The damages for Andrew were approved April 12 by Special Master Bryan J. Bernstein of the U.S. Claims Court in Washington D.C.
"I wish it never would have come to this, but I'm glad there's a compensation act for people this happens to and the fact that it works," Mrs. Nuzzo commented concerning the award, believed to be the largest ever given under the national compensation program.
Andrew, who suffers from chronic seizures and is in need of around-the-clock care, in 1986 was given two DPT shots, part of routine immunization for children to protect against diphtheria, pertussis (whooping cough), and tetanus. In a limited number of cases, such as Andrew's, the vaccine causes brain damage, resulting in shock, convulsions and even death.
The Centers for Disease Control in Atalanta estimate one in 310,000 DPT vaccinations results in permanent brain damage.
The government estimates that about 18 million DPT doses are given each year, including three shots the first year for 3.5 million newborns and two boosters, one at 18 months and another just before the child enters kindergarten.
The Nuzzos' attorney, Kenneth Moll of the Chicago, Ill., firm of McDowell and Colantoni, said the problem with the DPT shot is that the whole cell vaccination contains an endotoxin, or poison, which causes damage in some children. "It's just pertussis were (sic) concerned about," he said, concerning the problem component.

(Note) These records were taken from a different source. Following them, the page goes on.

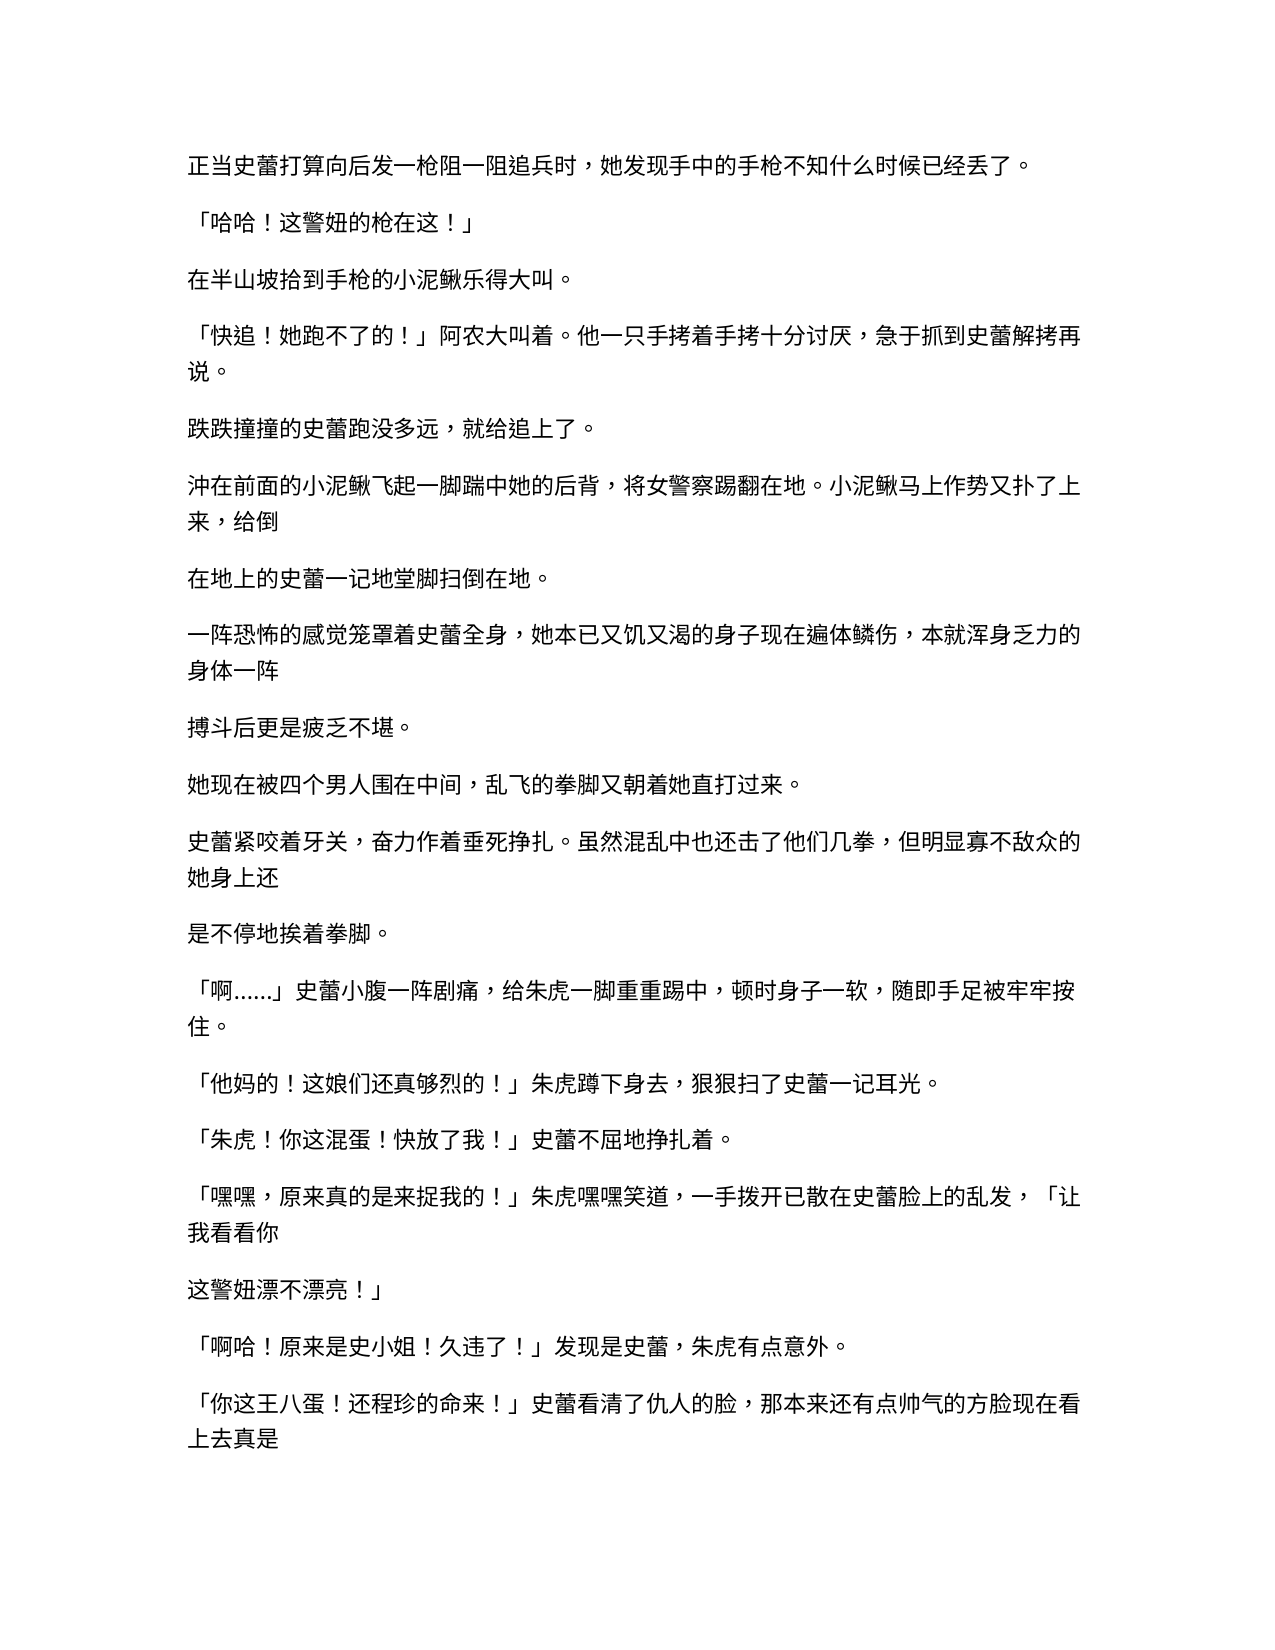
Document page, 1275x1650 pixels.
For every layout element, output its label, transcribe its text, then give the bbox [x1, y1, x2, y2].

text 「朱虎！你这混蛋！快放了我！」史蕾不屈地挣扎着。 [187, 1124, 1087, 1156]
text 「哈哈！这警妞的枪在这！」 [187, 207, 1087, 238]
text 「他妈的！这娘们还真够烈的！」朱虎蹲下身去，狠狠扫了史蕾一记耳光。 [187, 1068, 1087, 1099]
text 是不停地挨着拳脚。 [187, 918, 1087, 949]
text 「啊哈！原来是史小姐！久违了！」发现是史蕾，朱虎有点意外。 [187, 1331, 1087, 1362]
text 这警妞漂不漂亮！」 [187, 1274, 1087, 1305]
text 在地上的史蕾一记地堂脚扫倒在地。 [187, 562, 1087, 594]
text 搏斗后更是疲乏不堪。 [187, 712, 1087, 743]
text 在半山坡拾到手枪的小泥鳅乐得大叫。 [187, 263, 1087, 295]
text 「啊……」史蕾小腹一阵剧痛，给朱虎一脚重重踢中，顿时身子一软，随即手足被牢牢按住。 [187, 975, 1087, 1042]
text 她现在被四个男人围在中间，乱飞的拳脚又朝着她直打过来。 [187, 769, 1087, 800]
text 正当史蕾打算向后发一枪阻一阻追兵时，她发现手中的手枪不知什么时候已经丢了。 [187, 150, 1087, 181]
text 一阵恐怖的感觉笼罩着史蕾全身，她本已又饥又渴的身子现在遍体鳞伤，本就浑身乏力的身体一阵 [187, 619, 1087, 686]
text 「嘿嘿，原来真的是来捉我的！」朱虎嘿嘿笑道，一手拨开已散在史蕾脸上的乱发，「让我看看你 [187, 1181, 1087, 1248]
text 史蕾紧咬着牙关，奋力作着垂死挣扎。虽然混乱中也还击了他们几拳，但明显寡不敌众的她身上还 [187, 826, 1087, 893]
text 「你这王八蛋！还程珍的命来！」史蕾看清了仇人的脸，那本来还有点帅气的方脸现在看上去真是 [187, 1387, 1087, 1455]
text 「快追！她跑不了的！」阿农大叫着。他一只手拷着手拷十分讨厌，急于抓到史蕾解拷再说。 [187, 320, 1087, 387]
text 沖在前面的小泥鳅飞起一脚踹中她的后背，将女警察踢翻在地。小泥鳅马上作势又扑了上来，给倒 [187, 470, 1087, 537]
text 跌跌撞撞的史蕾跑没多远，就给追上了。 [187, 413, 1087, 444]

He noted that there is a proven, safer, acellular vaccine manufactured in Japan which is not yet available in the United States. The DPT is approved by the Federal Drug Administration, he said.
Moll, who successfully represented couples in two other cases for claims under the National Vaccine Injury Compensation Program, said the program was authorized by Congress in 1986 to compensate children crippled by inoculations or the families of those killed by the shots.

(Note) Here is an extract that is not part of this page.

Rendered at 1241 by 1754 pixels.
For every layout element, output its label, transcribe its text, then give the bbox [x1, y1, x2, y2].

He explained that Congress set up the program, which became effective October 1988, because it was feared the few remaining vaccine manufacturers in the country would stop production if suits were filed against them.
A trust fund for the program has been built up through a surcharge on eight vaccines, including the DPT as well as those against mumps, measles, rubella, and polio, he reported.

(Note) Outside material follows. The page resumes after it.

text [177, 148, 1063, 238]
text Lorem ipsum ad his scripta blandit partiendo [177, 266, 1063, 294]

Andrew suffers 100 to 2,000 seizures a day and he often goes into a trance that can be triggered by exposure to light or by seeing patterns on clothing or a wall, his mother said.
The Nuzzos keep their windows blacked out with blinds and poster board and cannot let Andrew outside during the day. He must wear dark glasses all the time and often wears a helmet to protect his head from injury when he suffers a seizure.
The interior walls of the Nuzzos' home are painted a flat color and Mrs. Nuzzo said she and her husband, David, and their 6-year-old daughter, Sara, wear no patterned clothing.
The injury left Andrew developmentally disabled. He knows only a few simple words and cannot talk in complete sentences.
The award was based on estimates that Andrew's medical and non-medical expenses will cost about $67,000 a year as a child and about $102,000 a year as an adult.
While chances are slim of Andrew's recovering from the damages he received from the vaccinations, the Nuzzos welcome the money they will receive for therapy and other help they can give their son.
"We'll probably have to customize Andrew's surroundings so there is less seizure material," said Andrew's father. "He'll require more therapy - physical therapy, equipment - We're going to get everything so he's all set, so he lacks nothing. But we'd trade it all for the health of our child."
Nuzzo noted that when Andrew received the shots, it seemed like a routine procedure. "It's just something everybody would just do; you take it for granted you get your shot and go home. Our daughter had it and is fine - It's sad it has to happen to anyone's child."
Nuzzo said while he and his wife would have preferred to quietly receive the award, they felt families of other damaged children might be helped by knowledge of the compensation program.
"That's the reason we kind of agreed to the publicity, as a benefit to those who might not be aware of it," he explained. "Maybe this will bring attention to the whole thing, maybe prevent more kids from having these troubles."
Moll noted that while the statue of limitations formerly ran out on older cases, since the compensation act was passed effective October 1988, all injured parties have until October of this year to seek compensation under the act.